A nadie debemos temer más que a los que se sienten buenos, a los que se ven moralmente superiores, guiados solo por sus sentimientos. No nos equivoquemos, no es un problema de moralismo, como sostiene el psiquiatra Pablo Malo en su libro, por lo demás muy interesante, Los peligros de la moralidad. Es un problema de emotivismo. La moral no es el peligro, como no lo son Dios, la patria, la democracia, la libertad ni la igualdad, por mucho que se haya abusado de estas palabras para cometer crímenes en su nombre. El gran peligro reside en creer que las ideas solo deben juzgarse por las intenciones, y por tanto, quien discrepa de mí automáticamente se delata como malvado. Habitualmente (no se nos escape la penosa ironía) como un fascista, como un nazi. No solo no hemos aprendido las lecciones del Holocausto, sino que utilizamos su siniestra sombra para tropezar en las mismas piedras que pavimentaron el camino hacia él. No pretendo sugerir que algo semejante se pueda repetir, pero sí otros males, que no por ser incomparablemente menores, dejan de ser indeseables.
El debate político debe basarse en argumentos racionales y en datos empíricos.
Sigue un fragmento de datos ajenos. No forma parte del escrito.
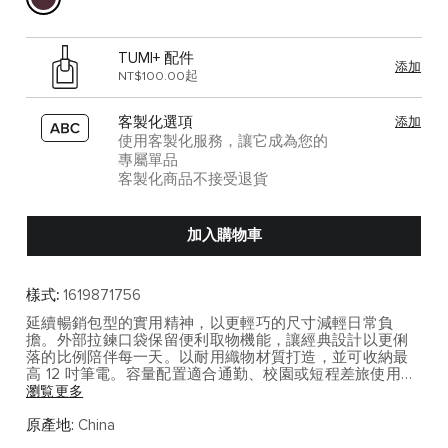
TUMI+ 配件
添加
NT$100.00起
客製化選項
添加
使用客製化服務，讓它成為您的
專屬單品
客製化商品不接受退貨
加入購物車
樣式:
1619871756
延續暢銷包型的實用精神，以更輕巧的尺寸減輕日常負
擔。外部拉鍊口袋保留便利取物機能，讓經典設計以更俐
落的比例陪伴每一天。以耐用織物材質打造，並可收納最
高 12 吋筆電。容量配置適合通勤、校園或短程差旅使用，
並可妥善收納筆電與日常工作配備。
瀏覧更多
Voyageur 系列以輕盈輪廓、細膩收納與都會女性風格為核
原產地:
China
心，展現日常通勤與旅行之間的優雅平衡。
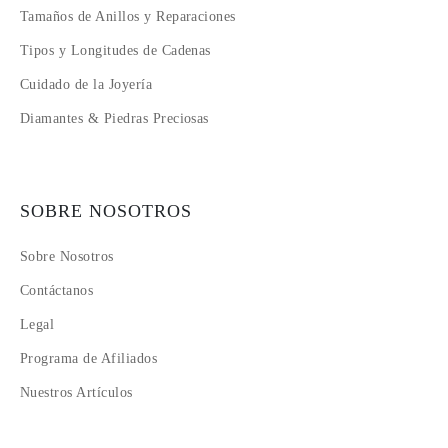
Tamaños de Anillos y Reparaciones
Tipos y Longitudes de Cadenas
Cuidado de la Joyería
Diamantes & Piedras Preciosas
SOBRE NOSOTROS
Sobre Nosotros
Contáctanos
Legal
Programa de Afiliados
Nuestros Artículos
Lamentablemente, las tecnologías de la comunicación, en especial las de tipo audiovisual, facilitan enormemente el uso de recursos emocionales con fines manipuladores. La llamada cultura de la cancelación, que convierte en completamente inviables determinados debates, no se basa en otra cosa que en la estigmatización irracional, sentimental, de quienes cuestionan los discursos victimizadores de las identidades políticas. Cualquier idea o simplemente término que no se ajuste al guión de la corrección política levanta oleadas de indignación, de “ofendiditos” que se niegan en redondo a escuchar cualquier argumentación racional, y lo que es mucho peor, a que lo escuchen los demás. Se limitan a calificar al disidente como racista, machista u homófobo: y no hay más que hablar. Si esta tendencia no se revierte, nos dirigimos a una sociedad posliberal, donde principios como la libertad de pensamiento, que comunistas y nazis despreciaban y ridiculizaban, acabarán siendo destruidos por unos enemigos menos temibles y mucho más ridículos. Pero enemigos de la libertad, al fin y al cabo.